Introduction

This course is aimed at the Python developer who wants to learn how to do useful data analysis tasks. Over the years, Python has become a very popular tool for analysing data. These days it comes with support from many tools to do machine learning, data querying, neural networks and exploratory analysis. In this course we will investigate the use of scikit-learn for machine learning to discover things about whatever data may come across your desk.

For the purpose of this course we will be using a free tool called JupyterLab which provides you with a local editor and Python terminal in your web browser.

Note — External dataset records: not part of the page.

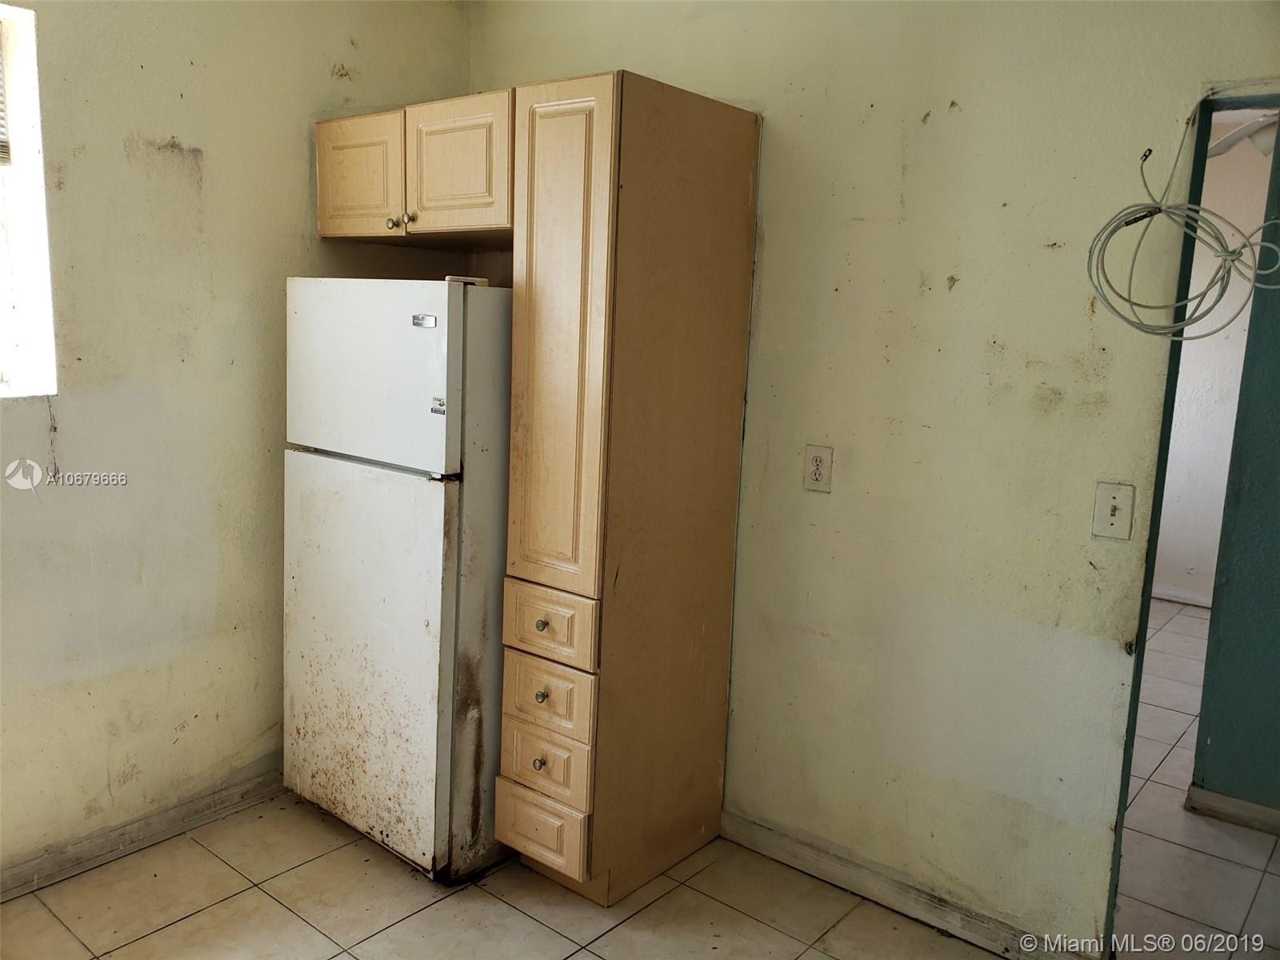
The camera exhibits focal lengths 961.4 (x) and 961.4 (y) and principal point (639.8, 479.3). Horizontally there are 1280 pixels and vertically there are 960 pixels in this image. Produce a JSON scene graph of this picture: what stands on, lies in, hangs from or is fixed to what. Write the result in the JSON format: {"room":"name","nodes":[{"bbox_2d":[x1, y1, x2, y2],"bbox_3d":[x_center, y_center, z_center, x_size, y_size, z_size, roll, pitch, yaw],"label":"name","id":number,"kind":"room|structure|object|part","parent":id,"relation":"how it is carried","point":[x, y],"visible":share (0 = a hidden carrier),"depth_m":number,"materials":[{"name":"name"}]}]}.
{"room":"kitchen","nodes":[
{"label":"kitchen","id":0,"kind":"room"},
{"bbox_2d":[0,0,469,889],"bbox_3d":[-1.745,-0.226,2.138,0.149,2.607,3.527,9,11,38],"label":"left wall","id":1,"kind":"structure","parent":0,"point":[218,173],"depth_m":2.61,"materials":[{"name":"beige paint"}]},
{"bbox_2d":[0,1,58,399],"bbox_3d":[-1.808,-0.607,1.975,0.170,0.948,1.094,9,11,38],"label":"window","id":2,"kind":"structure","parent":1,"relation":"in","point":[41,194],"depth_m":2.35,"materials":[{"name":"white"}]},
{"bbox_2d":[0,29,11,166],"bbox_3d":[-1.790,-0.895,1.970,0.047,0.379,0.886,9,11,38],"label":"window blind","id":3,"kind":"object","parent":2,"relation":"attached to","point":[3,151],"visible":0.99,"depth_m":2.30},
{"bbox_2d":[0,765,285,900],"bbox_3d":[-1.664,1.020,2.326,0.015,0.083,2.927,9,11,38],"label":"left baseboard","id":4,"kind":"structure","parent":1,"relation":"attached to","point":[258,786],"depth_m":2.65,"materials":[{"name":"wood"}]},
{"bbox_2d":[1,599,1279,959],"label":"floor","id":5,"kind":"structure","parent":0,"point":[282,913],"depth_m":2.49,"materials":[{"name":"beige tile"}]},
{"bbox_2d":[279,275,514,882],"bbox_3d":[-0.543,0.226,2.840,0.681,1.576,0.749,9,11,38],"label":"refrigerator","id":6,"kind":"object","parent":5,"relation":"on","point":[412,342],"visible":0.67,"depth_m":2.48,"materials":[{"name":"white metal"}]},
{"bbox_3d":[-0.773,0.472,2.605,0.707,0.968,0.093,9,11,38],"label":"door","id":7,"kind":"part","parent":6,"relation":"part of","materials":[{"name":"metal"}]},
{"bbox_3d":[-0.695,-0.273,2.447,0.706,0.432,0.092,9,11,38],"label":"freezer door","id":8,"kind":"part","parent":6,"relation":"part of","materials":[{"name":"white metal"}]},
{"bbox_2d":[498,68,760,902],"bbox_3d":[-0.047,0.051,2.572,0.362,2.044,0.630,9,11,38],"label":"pantry cabinet","id":9,"kind":"object","parent":5,"relation":"on","point":[608,109],"visible":0.99,"depth_m":2.37,"materials":[{"name":"brown wood"}]},
{"bbox_3d":[-0.254,0.707,2.410,0.028,0.031,0.029,9,11,38],"label":"knob","id":10,"kind":"part","parent":9,"relation":"part of","materials":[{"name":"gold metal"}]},
{"bbox_3d":[-0.260,0.894,2.443,0.220,0.163,0.043,9,11,38],"label":"drawer","id":11,"kind":"part","parent":9,"relation":"part of","materials":[{"name":"brown wood"}]},
{"bbox_3d":[-0.245,0.534,2.381,0.027,0.029,0.028,9,11,38],"label":"knob","id":12,"kind":"part","parent":9,"relation":"part of","materials":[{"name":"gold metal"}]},
{"bbox_3d":[-0.241,0.354,2.364,0.027,0.029,0.028,9,11,38],"label":"knob","id":13,"kind":"part","parent":9,"relation":"part of","materials":[{"name":"metal"}]},
{"bbox_3d":[-0.243,0.720,2.408,0.201,0.121,0.046,9,11,38],"label":"drawer","id":14,"kind":"part","parent":9,"relation":"part of","materials":[{"name":"brown wood"}]},
{"bbox_3d":[-0.234,0.359,2.360,0.258,0.166,0.040,9,11,38],"label":"drawer","id":15,"kind":"part","parent":9,"relation":"part of","materials":[{"name":"brown wood"}]},
{"bbox_3d":[-0.232,0.535,2.382,0.238,0.153,0.038,9,11,38],"label":"drawer","id":16,"kind":"part","parent":9,"relation":"part of","materials":[{"name":"brown wood"}]},
{"bbox_3d":[-0.198,-0.301,2.282,0.289,1.183,0.066,9,11,38],"label":"pantry door","id":17,"kind":"part","parent":9,"relation":"part of","materials":[{"name":"brown wood"}]},
{"bbox_2d":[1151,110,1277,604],"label":"far hallway wall","id":18,"kind":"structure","parent":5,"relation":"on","point":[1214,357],"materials":[{"name":"white paint"}]},
{"bbox_2d":[468,0,1279,953],"bbox_3d":[0.744,-0.168,2.393,3.670,2.606,0.127,9,11,38],"label":"right wall","id":19,"kind":"structure","parent":0,"point":[1016,198],"depth_m":2.34,"materials":[{"name":"beige paint"}]},
{"bbox_2d":[315,87,511,248],"bbox_3d":[-0.525,-0.873,2.813,0.836,0.355,0.494,9,11,38],"label":"upper cabinet","id":20,"kind":"object","parent":19,"relation":"attached to","point":[322,162],"visible":0.65,"depth_m":2.62,"materials":[{"name":"brown wood"}]},
{"bbox_3d":[-0.805,-0.854,2.747,0.358,0.331,0.049,9,11,38],"label":"cabinet door","id":21,"kind":"part","parent":20,"relation":"part of","materials":[{"name":"brown wood"}]},
{"bbox_3d":[-0.690,-0.712,2.679,0.031,0.030,0.030,9,11,38],"label":"knob","id":22,"kind":"part","parent":20,"relation":"part of","materials":[{"name":"metal"}]},
{"bbox_3d":[-0.634,-0.723,2.657,0.031,0.032,0.031,9,11,38],"label":"knob","id":23,"kind":"part","parent":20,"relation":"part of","materials":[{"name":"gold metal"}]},
{"bbox_3d":[-0.496,-0.830,2.558,0.326,0.331,0.070,9,11,38],"label":"cabinet door","id":24,"kind":"part","parent":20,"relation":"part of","materials":[{"name":"brown wood"}]},
{"bbox_2d":[802,444,833,492],"bbox_3d":[0.463,-0.029,2.510,0.075,0.121,0.009,9,11,38],"label":"wall outlet","id":25,"kind":"object","parent":19,"relation":"attached to","point":[814,471],"visible":0.99,"depth_m":2.51,"materials":[{"name":"plastic"}]},
{"bbox_2d":[722,810,1096,959],"bbox_3d":[0.652,1.081,2.520,1.152,0.084,0.014,9,11,38],"label":"baseboard","id":26,"kind":"structure","parent":19,"relation":"attached to","point":[806,867],"depth_m":2.49,"materials":[{"name":"wood"}]},
{"bbox_2d":[1091,481,1135,540],"bbox_3d":[1.022,0.070,2.077,0.072,0.119,0.018,9,11,38],"label":"light switch","id":27,"kind":"object","parent":19,"relation":"attached to","point":[1106,522],"visible":0.98,"depth_m":2.08,"materials":[{"name":"plastic"}]},
{"bbox_2d":[1084,106,1279,341],"bbox_3d":[1.173,-0.520,1.947,0.457,0.484,0.265,9,11,38],"label":"cable coil","id":28,"kind":"object","parent":19,"relation":"hanging from","point":[1159,208],"visible":0.99,"depth_m":1.98,"materials":[{"name":"plastic"}]},
{"bbox_2d":[1105,84,1279,942],"bbox_3d":[1.416,0.230,1.975,0.846,1.969,0.313,9,11,38],"label":"door frame","id":29,"kind":"structure","parent":19,"relation":"in","point":[1125,800],"depth_m":2.09,"materials":[{"name":"paint"}]},
{"bbox_2d":[1150,585,1213,607],"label":"far baseboard","id":30,"kind":"structure","parent":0,"point":[1172,598],"depth_m":5.66,"materials":[{"name":"white paint"}]},
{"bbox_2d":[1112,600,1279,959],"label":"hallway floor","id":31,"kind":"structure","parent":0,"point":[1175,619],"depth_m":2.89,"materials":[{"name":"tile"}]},
{"bbox_2d":[1187,110,1279,819],"bbox_3d":[2.763,-0.038,2.294,2.445,2.546,0.129,9,11,38],"label":"blue wall","id":32,"kind":"structure","parent":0,"point":[1212,617],"depth_m":3.01,"materials":[{"name":"teal paint"}]},
{"bbox_2d":[1185,785,1279,834],"bbox_3d":[2.507,1.154,2.528,1.812,0.077,0.021,9,11,38],"label":"baseboard","id":33,"kind":"structure","parent":32,"relation":"attached to","point":[1238,805],"depth_m":3.04,"materials":[{"name":"white"}]},
{"bbox_2d":[1205,111,1278,157],"bbox_3d":[2.284,-1.291,3.333,1.003,0.383,1.008,9,11,38],"label":"ceiling fan","id":34,"kind":"object","parent":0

Setting up instructions can be found here.

Intended learning outcomes

By the end of this course, you will:

  • Know how to use Jupyter Notebooks.
  • Be familiar with scikit-learn and seaborn.
  • Know how to perform simple machine learning tasks.

How to read this documentation

In this documentation, any time that we are seeing a small snippet of Python code, we’ll see it written in a grey box like the following:

print("Hello, Python")

If the commands are executed by the machine we will see the output of them below enclosed on a vertical purple line:

print("Hello, Python!")
Hello, Python!

By contrast, you will see larger peces of code as scripts with a given name, e.g. script.py, in a code block with darker header:

script.py
greeting = "Hello"
name = input("What is your name? ")
print(greeting, name)

We may ask you to run a script using the Command Prompt (Windows) or Terminal (Mac and Linux). We will show you what commands to run and will look like this:

Terminal/Command Prompt
python script.py

Please note that sometimes we will skip showing the execution of scripts on the Terminal/Command Prompt box, but we will assume you to run the script on your.

In some cases we will introduce general programming concepts and structures using pseudocode, a high-level, easy-to-read syntax close to natural language. This should not be confused with Python code and cannot be executed on your machine, but it is useful to describe how your code should behave. Here there is an example:

FOR EACH sample IN my_study
    IF (sample.value > 100)
        DO SOMETHING
    OTHERWISE
        DO SOMETHING ELSE

There are some exercises along this course, and it is important you try to answer them yourself to understand how Python works. Exercises are shown in blue boxes followed by a yellow box that contains the answer of each exercise. We recommend you to try to answer each exercise yourself before looking at the solution.

Exercise

This is an exercise. You will need to click in the below box to see the answer.

This is the answer.

Last, we will highlight important points using green boxes like this one:

Key points

These are important concepts and technical notes.